## What to produce
In the passage on HIV stigma, which source is cited for the list of groups usually identified as more exposed to HIV?

## Document section

§ §

The association of HIV with certain groups or lifestyles entails the possibility of HIV conceptualisations that potentially add to stigma and create a false sense of security. There is a danger of conflating cause and effect, and specific behaviours or circumstances are associated with the virus. The difficulty is to distinguish between correct perceptions of key populations at higher risk and harmful conceptualisations of HIV as pertaining only to specific subgroups. A number of groups are usually identified to be more exposed to HIV; these include men who have sex with men, people who inject drugs, people who sell sex, prisoners, transgender people, women, children, and young people and adolescents (AVERT 2016). Identifying people at higher risk of being exposed to HIV can help to foster a more robust response to the epidemic and inform political prioritisations in mitigating the risk of exposure. However, conceptualising HIV as a virus that befalls specific groups can be problematic if it entails a false sense of security for those not identifying as members of those groups. Once it is accepted that group membership in some of the key populations is voluntary, such as men who have sex with men, people who inject drugs, or people who sell sex, it is easy to blame HIV + people for their infection. The understanding of HIV as a consequence of one’s own irresponsible actions works in the same way. Both put the responsibility and the blame on the HIV + person and add to HIV stigma. The problem is compounded by the perceived relationship between HIV and irresponsible behaviour such as promiscuity, unfaithfulness, and unprotected sex. The focus remains on risky behaviour rather than on people living in risky environments.

§ §

## Material supplied
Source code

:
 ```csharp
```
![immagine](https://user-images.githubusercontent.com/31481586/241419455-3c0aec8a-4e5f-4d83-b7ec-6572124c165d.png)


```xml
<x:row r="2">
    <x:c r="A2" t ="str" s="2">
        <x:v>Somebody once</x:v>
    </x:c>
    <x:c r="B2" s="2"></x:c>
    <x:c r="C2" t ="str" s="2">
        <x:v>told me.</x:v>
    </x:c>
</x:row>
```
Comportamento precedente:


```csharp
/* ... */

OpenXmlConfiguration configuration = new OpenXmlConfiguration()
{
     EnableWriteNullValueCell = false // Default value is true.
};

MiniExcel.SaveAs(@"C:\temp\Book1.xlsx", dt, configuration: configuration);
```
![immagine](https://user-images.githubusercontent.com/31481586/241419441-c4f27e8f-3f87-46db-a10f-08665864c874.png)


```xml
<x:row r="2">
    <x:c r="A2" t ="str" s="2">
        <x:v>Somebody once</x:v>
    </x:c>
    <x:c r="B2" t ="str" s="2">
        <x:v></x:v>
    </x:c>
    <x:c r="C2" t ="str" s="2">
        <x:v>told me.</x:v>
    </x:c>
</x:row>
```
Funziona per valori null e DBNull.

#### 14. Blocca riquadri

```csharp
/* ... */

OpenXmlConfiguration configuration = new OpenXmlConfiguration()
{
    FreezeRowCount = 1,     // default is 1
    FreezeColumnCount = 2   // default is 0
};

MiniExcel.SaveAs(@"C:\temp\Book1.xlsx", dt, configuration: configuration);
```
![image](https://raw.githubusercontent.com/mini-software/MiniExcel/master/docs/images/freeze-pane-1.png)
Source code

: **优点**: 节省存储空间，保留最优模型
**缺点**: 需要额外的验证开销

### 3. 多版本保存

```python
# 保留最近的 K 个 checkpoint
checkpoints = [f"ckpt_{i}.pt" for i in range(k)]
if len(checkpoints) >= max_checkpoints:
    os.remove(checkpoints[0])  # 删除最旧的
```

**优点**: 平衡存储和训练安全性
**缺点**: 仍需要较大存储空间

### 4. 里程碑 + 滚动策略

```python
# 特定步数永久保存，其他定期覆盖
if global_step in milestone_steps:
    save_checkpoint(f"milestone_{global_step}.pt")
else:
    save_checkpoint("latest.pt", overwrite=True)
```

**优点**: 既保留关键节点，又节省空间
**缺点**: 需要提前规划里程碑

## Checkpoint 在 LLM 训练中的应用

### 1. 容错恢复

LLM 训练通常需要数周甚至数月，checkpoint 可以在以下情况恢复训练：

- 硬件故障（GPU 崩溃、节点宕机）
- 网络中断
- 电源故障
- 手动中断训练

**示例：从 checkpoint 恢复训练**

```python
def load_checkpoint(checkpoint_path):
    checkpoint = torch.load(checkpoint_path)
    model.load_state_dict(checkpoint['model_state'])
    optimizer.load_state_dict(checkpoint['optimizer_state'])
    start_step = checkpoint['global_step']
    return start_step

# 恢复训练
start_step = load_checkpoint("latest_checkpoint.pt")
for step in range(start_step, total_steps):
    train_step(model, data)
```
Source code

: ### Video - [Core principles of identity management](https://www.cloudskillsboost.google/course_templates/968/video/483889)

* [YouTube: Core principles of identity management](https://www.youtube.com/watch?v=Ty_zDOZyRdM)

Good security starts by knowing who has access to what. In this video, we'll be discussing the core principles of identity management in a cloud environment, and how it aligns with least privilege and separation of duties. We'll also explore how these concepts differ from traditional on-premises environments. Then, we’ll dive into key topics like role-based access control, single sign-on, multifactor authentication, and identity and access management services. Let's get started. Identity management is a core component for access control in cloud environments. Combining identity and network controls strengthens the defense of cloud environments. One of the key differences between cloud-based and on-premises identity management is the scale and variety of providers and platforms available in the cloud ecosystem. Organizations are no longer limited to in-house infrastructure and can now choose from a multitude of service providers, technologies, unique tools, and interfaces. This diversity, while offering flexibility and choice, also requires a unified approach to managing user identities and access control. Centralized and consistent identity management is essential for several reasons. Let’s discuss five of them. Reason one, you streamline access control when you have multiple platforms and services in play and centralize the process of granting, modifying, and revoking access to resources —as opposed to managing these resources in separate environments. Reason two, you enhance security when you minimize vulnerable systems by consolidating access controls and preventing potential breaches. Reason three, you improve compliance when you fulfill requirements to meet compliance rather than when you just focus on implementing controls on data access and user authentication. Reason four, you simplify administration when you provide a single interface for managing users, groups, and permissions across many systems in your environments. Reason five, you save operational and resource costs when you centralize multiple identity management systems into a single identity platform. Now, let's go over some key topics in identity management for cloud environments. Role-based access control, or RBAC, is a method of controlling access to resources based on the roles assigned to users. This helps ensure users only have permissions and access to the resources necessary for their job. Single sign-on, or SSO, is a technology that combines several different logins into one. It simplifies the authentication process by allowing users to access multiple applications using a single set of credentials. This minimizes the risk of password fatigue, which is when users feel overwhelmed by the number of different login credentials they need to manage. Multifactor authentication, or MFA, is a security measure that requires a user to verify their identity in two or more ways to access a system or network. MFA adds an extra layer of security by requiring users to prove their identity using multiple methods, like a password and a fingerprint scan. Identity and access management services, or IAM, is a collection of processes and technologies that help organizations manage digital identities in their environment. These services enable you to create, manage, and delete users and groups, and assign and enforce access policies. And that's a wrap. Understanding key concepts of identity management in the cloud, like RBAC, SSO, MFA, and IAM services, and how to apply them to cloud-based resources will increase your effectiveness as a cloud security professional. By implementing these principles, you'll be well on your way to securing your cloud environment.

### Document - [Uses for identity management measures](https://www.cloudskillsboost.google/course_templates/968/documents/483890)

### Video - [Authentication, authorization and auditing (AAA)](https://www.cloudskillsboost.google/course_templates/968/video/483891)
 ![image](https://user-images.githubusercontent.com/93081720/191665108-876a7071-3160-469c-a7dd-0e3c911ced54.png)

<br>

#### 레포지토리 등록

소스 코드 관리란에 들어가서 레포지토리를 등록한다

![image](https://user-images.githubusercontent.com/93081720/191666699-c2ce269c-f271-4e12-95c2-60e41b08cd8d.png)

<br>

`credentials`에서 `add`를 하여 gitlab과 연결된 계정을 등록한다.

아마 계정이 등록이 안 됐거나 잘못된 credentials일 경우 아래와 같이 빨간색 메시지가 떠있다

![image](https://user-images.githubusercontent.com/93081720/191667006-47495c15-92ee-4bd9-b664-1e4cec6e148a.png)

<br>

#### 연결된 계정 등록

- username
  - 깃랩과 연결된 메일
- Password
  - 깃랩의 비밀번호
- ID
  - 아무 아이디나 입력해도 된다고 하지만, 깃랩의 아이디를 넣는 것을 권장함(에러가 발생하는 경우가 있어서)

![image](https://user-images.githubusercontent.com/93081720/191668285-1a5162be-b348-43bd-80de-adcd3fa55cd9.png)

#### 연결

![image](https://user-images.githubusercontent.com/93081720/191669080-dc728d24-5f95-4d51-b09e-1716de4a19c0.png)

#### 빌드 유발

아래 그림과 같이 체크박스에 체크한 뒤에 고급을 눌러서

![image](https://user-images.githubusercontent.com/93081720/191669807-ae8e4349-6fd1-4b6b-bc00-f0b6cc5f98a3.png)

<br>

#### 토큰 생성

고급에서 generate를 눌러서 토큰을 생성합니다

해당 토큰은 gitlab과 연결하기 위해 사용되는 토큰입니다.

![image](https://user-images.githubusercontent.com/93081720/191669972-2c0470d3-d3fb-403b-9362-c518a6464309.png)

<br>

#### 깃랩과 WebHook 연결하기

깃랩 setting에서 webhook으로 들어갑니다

§ §

## Solution
AVERT 2016